● **EXTRACT PROVIDED**:

/---

The discomfort associated with heart disease could also be in the upper chest, throat, jaw, left shoulder or arm, or abdomen and might be accompanied by nausea. "I'm not too much worried about the 18-year-old, but if a person has unexplained, persistent discomfort and knows they're high risk, they shouldn't wait," says Cohen. "Too often people delay because they misinterpret it as [heartburn] or GI distress. Call 911 or get to an emergency room or physician's office. If it turns out to be something else, that's great."

He tells WebMD that intermittent discomfort should be taken seriously as well. "There might be a pattern, such as discomfort related to excitement, emotional upset, or exertion. For example, if you experience it when you're gardening, but it goes away when you sit down, that's angina. It's usually worse in cold or hot weather."

\---

● **PARTS OF THE EXERCISE**:
(1) Summarize the passage on heart-disease discomfort in two sentences.
(2) Decide whether each statement below agrees with the passage on heart-disease discomfort: (a) Heart-disease discomfort can be felt in the jaw. (b) Cohen advises high-risk people with persistent discomfort to wait and see whether it passes. (c) Angina is usually milder in cold or hot weather.
(3) Write the next part of the passage on heart-disease discomfort, picking up after its final sentence.

● **SUPPLIED RECORDS**:
/---

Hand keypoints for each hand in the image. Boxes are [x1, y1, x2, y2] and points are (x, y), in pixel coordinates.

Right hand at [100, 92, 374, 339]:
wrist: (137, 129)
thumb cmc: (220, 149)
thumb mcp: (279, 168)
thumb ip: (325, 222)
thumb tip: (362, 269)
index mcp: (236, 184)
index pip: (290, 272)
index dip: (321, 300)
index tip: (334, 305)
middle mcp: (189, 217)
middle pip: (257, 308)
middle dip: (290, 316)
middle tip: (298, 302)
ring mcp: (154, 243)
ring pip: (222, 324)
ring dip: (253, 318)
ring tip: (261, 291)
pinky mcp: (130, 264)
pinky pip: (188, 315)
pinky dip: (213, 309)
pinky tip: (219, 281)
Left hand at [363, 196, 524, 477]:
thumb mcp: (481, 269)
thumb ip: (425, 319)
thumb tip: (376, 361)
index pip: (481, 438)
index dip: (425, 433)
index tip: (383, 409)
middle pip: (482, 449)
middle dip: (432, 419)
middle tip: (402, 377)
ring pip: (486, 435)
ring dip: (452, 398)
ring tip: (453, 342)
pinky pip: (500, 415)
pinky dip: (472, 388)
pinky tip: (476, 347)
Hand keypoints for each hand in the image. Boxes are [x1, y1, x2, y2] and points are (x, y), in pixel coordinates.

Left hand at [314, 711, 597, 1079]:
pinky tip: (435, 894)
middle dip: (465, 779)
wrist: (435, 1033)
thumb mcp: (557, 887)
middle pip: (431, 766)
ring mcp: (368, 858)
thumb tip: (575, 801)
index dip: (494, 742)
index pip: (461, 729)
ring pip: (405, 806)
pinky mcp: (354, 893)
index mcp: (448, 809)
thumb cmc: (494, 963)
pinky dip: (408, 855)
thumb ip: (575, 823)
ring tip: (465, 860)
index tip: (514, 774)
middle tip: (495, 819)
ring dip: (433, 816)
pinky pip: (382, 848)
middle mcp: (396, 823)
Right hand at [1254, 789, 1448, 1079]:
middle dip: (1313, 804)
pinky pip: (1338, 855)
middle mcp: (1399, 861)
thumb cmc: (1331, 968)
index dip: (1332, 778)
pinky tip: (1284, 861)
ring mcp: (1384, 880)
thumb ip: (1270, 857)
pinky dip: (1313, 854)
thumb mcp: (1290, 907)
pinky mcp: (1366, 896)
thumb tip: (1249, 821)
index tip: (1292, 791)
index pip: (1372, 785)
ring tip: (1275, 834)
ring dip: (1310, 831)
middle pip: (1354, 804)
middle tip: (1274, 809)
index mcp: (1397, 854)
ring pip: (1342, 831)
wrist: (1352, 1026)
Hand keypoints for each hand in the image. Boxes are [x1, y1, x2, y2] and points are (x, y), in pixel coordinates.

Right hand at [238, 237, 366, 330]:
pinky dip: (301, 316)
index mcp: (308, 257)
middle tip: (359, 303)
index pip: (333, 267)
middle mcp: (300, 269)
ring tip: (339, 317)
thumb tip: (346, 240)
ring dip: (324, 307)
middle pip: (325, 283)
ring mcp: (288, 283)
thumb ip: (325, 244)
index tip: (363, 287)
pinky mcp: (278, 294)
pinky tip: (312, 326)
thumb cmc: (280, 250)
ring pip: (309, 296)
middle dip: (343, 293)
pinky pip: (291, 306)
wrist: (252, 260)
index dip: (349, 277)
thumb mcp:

\---

● **ANSWERS TO THE TASKS**:
(1) Heart-disease discomfort can occur in the upper chest, throat, jaw, left shoulder or arm, or abdomen, sometimes with nausea, and high-risk people with unexplained, persistent discomfort should call 911 or get to an emergency room or physician's office instead of mistaking it for heartburn or GI distress. Intermittent discomfort should also be taken seriously, particularly when it follows a pattern linked to excitement, emotional upset, or exertion, as with angina.

(2)
(a) Yes: "The discomfort associated with heart disease could also be in the upper chest, throat, jaw, left shoulder or arm, or abdomen"
(b) No: "if a person has unexplained, persistent discomfort and knows they're high risk, they shouldn't wait"
(c) No: "It's usually worse in cold or hot weather."

(3)
"A woman's discomfort signs can be more subtle," says Cohen, who is director of preventive cardiology at Saint Louis University School of Medicine. "Heart disease can masquerade as GI symptoms, such as bloating, GI distress, or discomfort in the abdomen. It's also associated with feeling tired. Risk for heart disease increases dramatically after menopause. It kills more women than men even though men are at higher risk at any age. Women and their physicians need to be on their toes."

No. 3: Pain in Lower Back or Between Shoulder Blades

"Most often it's arthritis," says Brangman, who is professor and chief of geriatrics at SUNY Upstate Medical University in Syracuse, N.Y. Other possibilities include a heart attack or abdominal problems. "One danger is aortic dissection, which can appear as either a nagging or sudden pain. People who are at risk have conditions that can change the integrity of the vessel wall. These would include high blood pressure, a history of circulation problems, smoking, and diabetes."

No. 4: Severe Abdominal Pain

Still have your appendix? Don't flirt with the possibility of a rupture. Gallbladder and pancreas problems, stomach ulcers, and intestinal blockages are some other possible causes of abdominal pain that need attention.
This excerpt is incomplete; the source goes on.